§ What the task requires:
Everything from the line holding "CONVERTITORE" through the final line of the entries below is to be duplicated exactly, and nothing outside that span.
######
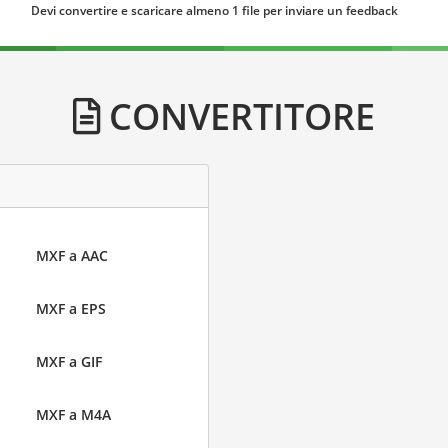
Devi convertire e scaricare almeno 1 file per inviare un feedback
CONVERTITORE
MXF a AAC
MXF a EPS
MXF a GIF
MXF a M4A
######
§ Solution to the exercise:
CONVERTITORE
MXF a AAC
MXF a EPS
MXF a GIF
MXF a M4A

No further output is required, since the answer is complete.